As for other projects, Dennis Fallon’s Waldo West Productions, with offices in Los Angeles and Kansas City, has several in development. In collaboration with Doug Delaney, he is getting started on Chilly Won Ton Willy and a reality TV series. Another feature film in the works is The Devil You Know, “an intriguing mind-twister but where you don’t get so confused.”
Dennis is especially excited to devote more time to Chilly Won Ton Willy because “it’s too good of a story and I’m excited to make it. It takes a long time to make an animated feature.”
At the 2008 International Family Film Festival, not only will All Roads Lead Home be screened, but the screenplay for Chilly Won Ton Willy is in the festival’s screenplay competition and Dennis Fallon couldn’t be happier.

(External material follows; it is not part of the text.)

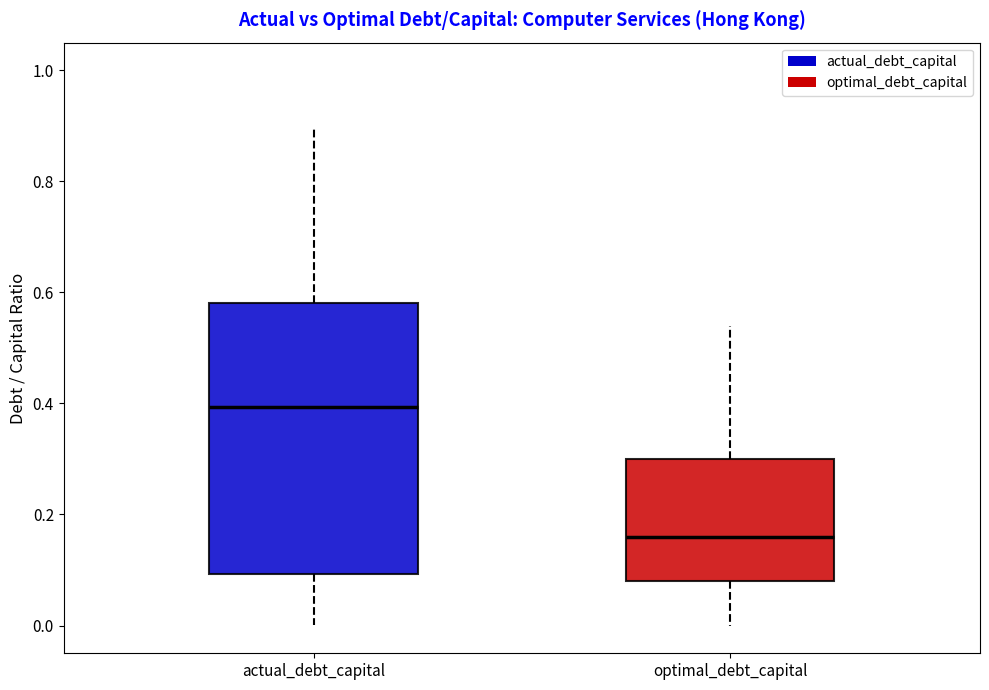

Which box is the tallest, from its lower edge to its upper edge?

actual_debt_capital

When I asked him to sum things up, he said, “I think there’s a message in All Roads Lead Home that will make your day a little better. I think our actors did an amazing job…. It’s a complicated movie, and it’s hard to advertise all the things that this movie is. There are so many layers.” One result of those layers is that the film “sort of has two endings” to resolve everything. As Dennis said, “You don’t see that often in family films.”
So if you’re looking for a family film that gets you thinking, allows its characters to grow, and leaves you feeling optimistic after an emotional journey, then you will want to check out All Roads Lead Home. It was released in theaters in late spring/early summer 2008.